Images with bounding boxes:
---+---
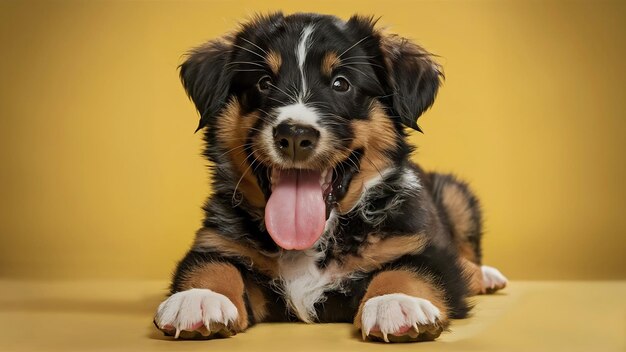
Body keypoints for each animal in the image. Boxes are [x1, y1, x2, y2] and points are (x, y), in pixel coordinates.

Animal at [152, 12, 508, 342]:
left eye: (341, 84)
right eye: (264, 82)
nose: (295, 135)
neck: (312, 242)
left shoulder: (421, 245)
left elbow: (410, 270)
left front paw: (396, 302)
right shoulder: (217, 241)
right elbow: (211, 265)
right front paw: (198, 298)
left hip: (455, 195)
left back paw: (487, 276)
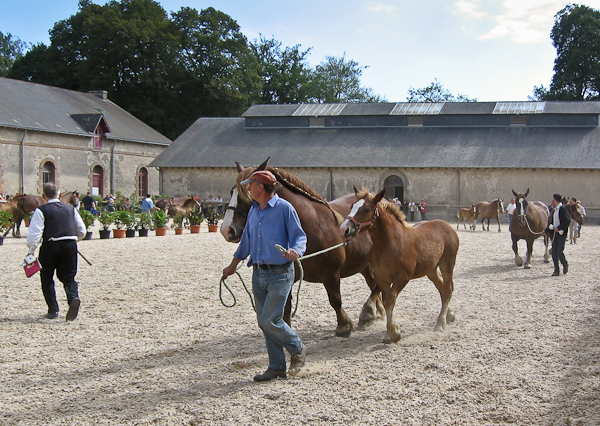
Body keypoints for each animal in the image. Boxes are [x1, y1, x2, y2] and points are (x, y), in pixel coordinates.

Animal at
---+---
What is expected: Repeat every line of the data exactly, but do not include pictures.

Answer box:
Body keypoints for each animal in the image. Boxes are [x1, y1, x2, y2] and points are (x, y), in pixel coordinates.

Animal at [152, 12, 508, 342]:
left eye: (341, 84)
right eye: (264, 82)
nose: (295, 135)
neck: (312, 242)
left shoulder: (421, 245)
left elbow: (410, 270)
left front paw: (396, 302)
right shoulder: (217, 241)
right elbow: (211, 265)
right front paw: (198, 298)
left hip: (455, 195)
left back paw: (487, 276)
Body keypoints for each animal in the image. Boxes are [x1, y1, x2, y2] and points are (x, y), in pixel coordinates.

Animal at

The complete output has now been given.